Nontraditional alternative structures can help mitigate the impact of a hardening market and better position companies to take control of the market. Traditional structures, which companies are likely already familiar with, have three types of cover: Sides A, B, and C. Alternatives can be tailored to an individual company’s needs, risks, and capital, and offer different levers for managing risk and retention. Those companies open to nontraditional approaches may also find that this level of innovation can help tackle complexity across different dimensions and bring a different perspective to problem solving—which has benefits that extend beyond risk.
Companies can use this guide to nontraditional alternative structures and start having more strategic D&O conversations now.
A captive – wholly owned or a cell – can be utilized to address insurance needs, serve as a strategic risk management tool, increase influence over costs and premiums, and allow a parent company insured to have more control of the coverage. Companies that go this route can utilize the captive for layers with challenged capacity or prohibitive pricing, including entity coverage (Sides B and C) within the D&O insurance contract. Additionally, parent companies with a captive have a more effective negotiating tool when it comes to premiums and terms and conditions on other policies; and they can also use the captive to in-fill a corporate retention. This allows a company to potentially take a higher retention beyond their risk tolerance to drive a more competitive primary premium which should translate into savings up the tower.

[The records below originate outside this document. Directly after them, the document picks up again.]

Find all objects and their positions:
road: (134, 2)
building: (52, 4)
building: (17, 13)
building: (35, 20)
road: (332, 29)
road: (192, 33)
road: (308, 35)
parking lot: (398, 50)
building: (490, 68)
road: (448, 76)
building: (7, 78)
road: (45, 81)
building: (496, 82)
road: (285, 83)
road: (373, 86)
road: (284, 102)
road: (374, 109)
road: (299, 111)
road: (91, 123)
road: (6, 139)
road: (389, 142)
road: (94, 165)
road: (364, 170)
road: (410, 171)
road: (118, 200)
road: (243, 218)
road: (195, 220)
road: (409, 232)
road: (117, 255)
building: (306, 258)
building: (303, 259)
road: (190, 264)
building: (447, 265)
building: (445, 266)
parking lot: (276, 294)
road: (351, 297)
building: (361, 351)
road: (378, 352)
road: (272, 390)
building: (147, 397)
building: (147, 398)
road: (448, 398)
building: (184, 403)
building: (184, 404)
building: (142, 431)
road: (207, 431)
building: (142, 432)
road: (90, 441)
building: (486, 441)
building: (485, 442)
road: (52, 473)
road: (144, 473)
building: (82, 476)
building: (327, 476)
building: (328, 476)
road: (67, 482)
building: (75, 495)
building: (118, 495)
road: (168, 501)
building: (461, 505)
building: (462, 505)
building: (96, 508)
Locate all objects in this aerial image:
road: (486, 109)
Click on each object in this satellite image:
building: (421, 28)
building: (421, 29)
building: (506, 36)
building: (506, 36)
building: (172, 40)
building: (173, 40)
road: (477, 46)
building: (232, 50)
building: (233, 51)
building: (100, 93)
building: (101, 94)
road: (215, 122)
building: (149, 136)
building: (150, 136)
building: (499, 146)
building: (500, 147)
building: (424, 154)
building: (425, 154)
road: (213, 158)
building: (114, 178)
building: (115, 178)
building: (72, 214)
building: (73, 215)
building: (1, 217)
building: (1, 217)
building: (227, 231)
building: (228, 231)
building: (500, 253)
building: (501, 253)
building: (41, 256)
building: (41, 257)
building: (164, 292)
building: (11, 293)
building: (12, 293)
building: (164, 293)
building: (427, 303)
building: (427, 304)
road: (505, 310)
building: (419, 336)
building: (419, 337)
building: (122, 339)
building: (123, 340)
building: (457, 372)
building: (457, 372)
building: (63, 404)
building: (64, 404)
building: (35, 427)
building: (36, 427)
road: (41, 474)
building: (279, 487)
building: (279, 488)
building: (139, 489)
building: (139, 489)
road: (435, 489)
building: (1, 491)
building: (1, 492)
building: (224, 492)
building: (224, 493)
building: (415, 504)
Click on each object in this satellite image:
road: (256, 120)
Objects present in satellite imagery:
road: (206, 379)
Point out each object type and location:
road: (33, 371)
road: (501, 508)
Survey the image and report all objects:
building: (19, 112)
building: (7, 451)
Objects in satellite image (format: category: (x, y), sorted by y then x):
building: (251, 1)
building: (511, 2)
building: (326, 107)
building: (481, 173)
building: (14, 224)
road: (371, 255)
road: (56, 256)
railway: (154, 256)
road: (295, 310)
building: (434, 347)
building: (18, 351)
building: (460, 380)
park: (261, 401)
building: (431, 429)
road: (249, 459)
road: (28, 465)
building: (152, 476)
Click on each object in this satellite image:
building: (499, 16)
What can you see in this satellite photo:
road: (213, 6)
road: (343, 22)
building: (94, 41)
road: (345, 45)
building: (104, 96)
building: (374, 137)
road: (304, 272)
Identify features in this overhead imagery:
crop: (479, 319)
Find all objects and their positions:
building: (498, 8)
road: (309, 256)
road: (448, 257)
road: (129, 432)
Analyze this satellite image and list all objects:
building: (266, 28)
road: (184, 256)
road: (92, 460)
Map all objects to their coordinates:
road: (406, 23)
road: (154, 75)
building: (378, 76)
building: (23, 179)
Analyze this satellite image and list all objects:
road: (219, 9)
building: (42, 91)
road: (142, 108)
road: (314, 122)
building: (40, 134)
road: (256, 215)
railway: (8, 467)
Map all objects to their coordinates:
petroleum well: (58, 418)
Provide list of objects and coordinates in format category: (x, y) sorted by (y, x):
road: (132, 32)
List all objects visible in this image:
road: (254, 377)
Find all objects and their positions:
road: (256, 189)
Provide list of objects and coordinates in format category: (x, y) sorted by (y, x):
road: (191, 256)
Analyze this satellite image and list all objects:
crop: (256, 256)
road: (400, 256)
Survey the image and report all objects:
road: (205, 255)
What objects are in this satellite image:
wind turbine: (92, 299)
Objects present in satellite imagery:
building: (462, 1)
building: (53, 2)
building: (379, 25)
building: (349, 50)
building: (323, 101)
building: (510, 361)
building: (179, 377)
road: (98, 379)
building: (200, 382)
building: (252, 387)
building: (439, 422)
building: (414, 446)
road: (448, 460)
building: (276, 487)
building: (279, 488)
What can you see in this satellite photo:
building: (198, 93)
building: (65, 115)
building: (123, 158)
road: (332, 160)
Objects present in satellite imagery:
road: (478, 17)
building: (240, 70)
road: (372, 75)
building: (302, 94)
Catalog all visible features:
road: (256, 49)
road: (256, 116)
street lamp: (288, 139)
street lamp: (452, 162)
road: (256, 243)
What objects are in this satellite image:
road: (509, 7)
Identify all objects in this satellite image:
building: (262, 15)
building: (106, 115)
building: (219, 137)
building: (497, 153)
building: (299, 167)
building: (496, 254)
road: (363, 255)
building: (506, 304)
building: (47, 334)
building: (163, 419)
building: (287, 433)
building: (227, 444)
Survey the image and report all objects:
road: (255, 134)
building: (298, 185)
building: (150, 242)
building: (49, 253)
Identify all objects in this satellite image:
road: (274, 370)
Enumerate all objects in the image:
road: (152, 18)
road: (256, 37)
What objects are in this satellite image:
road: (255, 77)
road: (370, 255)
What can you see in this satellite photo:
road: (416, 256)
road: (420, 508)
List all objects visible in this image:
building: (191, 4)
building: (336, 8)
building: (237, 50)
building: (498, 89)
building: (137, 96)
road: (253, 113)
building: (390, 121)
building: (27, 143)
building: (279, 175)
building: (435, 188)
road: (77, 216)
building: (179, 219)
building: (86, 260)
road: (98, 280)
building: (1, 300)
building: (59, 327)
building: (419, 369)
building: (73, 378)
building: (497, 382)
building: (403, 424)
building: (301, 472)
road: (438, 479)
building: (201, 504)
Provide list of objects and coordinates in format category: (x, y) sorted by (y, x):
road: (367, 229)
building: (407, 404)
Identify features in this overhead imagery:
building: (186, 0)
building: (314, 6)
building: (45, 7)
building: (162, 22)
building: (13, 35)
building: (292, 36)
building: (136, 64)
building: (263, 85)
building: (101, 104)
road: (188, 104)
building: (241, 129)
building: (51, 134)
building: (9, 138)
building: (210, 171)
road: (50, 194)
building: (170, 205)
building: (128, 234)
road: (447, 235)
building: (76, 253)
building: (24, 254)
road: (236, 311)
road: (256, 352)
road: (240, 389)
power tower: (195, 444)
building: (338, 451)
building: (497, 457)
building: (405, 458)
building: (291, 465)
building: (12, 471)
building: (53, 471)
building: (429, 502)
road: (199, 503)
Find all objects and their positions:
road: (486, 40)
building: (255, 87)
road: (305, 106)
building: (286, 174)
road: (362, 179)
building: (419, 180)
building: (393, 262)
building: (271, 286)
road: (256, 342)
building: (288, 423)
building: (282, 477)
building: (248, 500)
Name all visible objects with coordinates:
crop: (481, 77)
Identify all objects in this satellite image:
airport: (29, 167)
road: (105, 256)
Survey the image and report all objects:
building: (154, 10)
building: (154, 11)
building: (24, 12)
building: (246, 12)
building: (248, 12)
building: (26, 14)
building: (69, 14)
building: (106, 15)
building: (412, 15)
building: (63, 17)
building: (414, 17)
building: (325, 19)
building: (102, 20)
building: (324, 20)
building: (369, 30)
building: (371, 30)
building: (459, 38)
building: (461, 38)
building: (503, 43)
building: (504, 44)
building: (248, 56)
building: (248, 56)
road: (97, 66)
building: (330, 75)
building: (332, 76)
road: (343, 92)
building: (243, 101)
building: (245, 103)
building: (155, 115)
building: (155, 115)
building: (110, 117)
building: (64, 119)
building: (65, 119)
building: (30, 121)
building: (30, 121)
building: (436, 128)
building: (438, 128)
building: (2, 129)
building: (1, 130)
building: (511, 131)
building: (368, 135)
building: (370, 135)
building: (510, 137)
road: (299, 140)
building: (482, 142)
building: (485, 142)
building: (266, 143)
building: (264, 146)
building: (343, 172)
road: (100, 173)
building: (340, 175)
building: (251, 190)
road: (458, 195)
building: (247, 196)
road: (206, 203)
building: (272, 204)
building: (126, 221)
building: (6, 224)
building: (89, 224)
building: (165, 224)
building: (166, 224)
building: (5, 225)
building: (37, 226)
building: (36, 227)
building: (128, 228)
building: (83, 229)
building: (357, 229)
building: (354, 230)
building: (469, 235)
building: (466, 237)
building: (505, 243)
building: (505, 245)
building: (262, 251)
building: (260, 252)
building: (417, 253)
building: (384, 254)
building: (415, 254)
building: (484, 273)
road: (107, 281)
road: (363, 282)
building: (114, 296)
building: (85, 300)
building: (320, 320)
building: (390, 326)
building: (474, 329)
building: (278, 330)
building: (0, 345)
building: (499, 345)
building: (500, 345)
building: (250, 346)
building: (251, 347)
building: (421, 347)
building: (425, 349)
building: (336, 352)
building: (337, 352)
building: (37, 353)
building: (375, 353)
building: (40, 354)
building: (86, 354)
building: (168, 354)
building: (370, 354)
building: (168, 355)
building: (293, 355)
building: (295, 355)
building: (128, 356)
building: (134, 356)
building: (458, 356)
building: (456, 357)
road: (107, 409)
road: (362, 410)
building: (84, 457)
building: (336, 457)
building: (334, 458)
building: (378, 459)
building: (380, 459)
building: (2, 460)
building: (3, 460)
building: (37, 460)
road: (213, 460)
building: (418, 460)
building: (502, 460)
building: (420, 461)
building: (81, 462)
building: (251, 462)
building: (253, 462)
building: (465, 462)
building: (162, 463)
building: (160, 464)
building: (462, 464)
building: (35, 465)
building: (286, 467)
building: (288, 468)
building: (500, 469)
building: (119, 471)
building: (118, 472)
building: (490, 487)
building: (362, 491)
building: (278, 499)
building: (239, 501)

Companies seeking to create a captive should consider the following:
- Their ability to commit the necessary capital to insurance risk shifting
- The risk of adverse results in the event of claim severity
- The process for planning and filing with regulators and getting the necessary regulatory approval
- A captive is a long-term strategy and best suited to companies with significant balance sheets and ability to commit meaningful capital to the captive structure
- Other coverage to be placed in the captive beyond Sides B & C D&O insurance
- Their Side A coverage—a captive is typically not a recommended solution for Side A (non-indemnifiable loss, personal protection for directors and officers), for which they need to go to the traditional market
- A cell captive can offer more flexibility to capital commitment, risk distribution and inclusion of Side A
Risk retention group insurance
Risk retention group insurance essentially functions as a captive insurance company established for the benefit of a group of participating companies. Companies facing similar risk exposures can proactively manage their total cost and address the coverage needs of fellow members by pooling their resources. In one example, a group of companies challenged with restrictive language and high costs associated with prescription drugs banded together for risk retention group insurance.
Considerations for this solution include:
- A significant capital commitment
- The strategic selection of fellow participants—this is critical due to the risk of systemic losses depending on the class of business and financial solvency of the participants, especially in an evolving litigation environment
- Significant lead time in advance of renewal
- The possible preference of individual directors and officers for a conventional risk transfer solution, including a Side A D&O policy to address non-indemnifiable claims
Trust fund/indemnification trust
In this approach, the company would establish an irrevocable trust in connection with a bank or third-party trustee, thereby establishing a funding source managed outside of the company. The trust agreement would establish the terms of the D&O insurance contract, including how these funds are designated, with individual directors and officers as beneficiaries. Like fronting/finite risk arrangements, the risk is not transferred to an insurer.
- Companies considering this arrangement should know the following: There can be legal challenges due to the optics of an indemnification trust, particularly questions of whether the arrangement is actually insurance.
- This approach is unlikely to address non-indemnifiable loss (Side A, personal protection for directors and officers) because of the circular nature of the company retaining the risk and the concern that the trust proceeds may be accessed in an insolvency situation.
- This requires an independent third party for the management and handling of claims.
A willingness to innovate and look beyond traditional approaches can have myriad benefits for companies. In addition to managing a hardening D&O market, creative thinking can elevate risk management—and help support overall business strategy. These nontraditional structures can be a foundation for more strategic conversations, and by starting early, companies have the flexibility to bring an array of solutions to the table.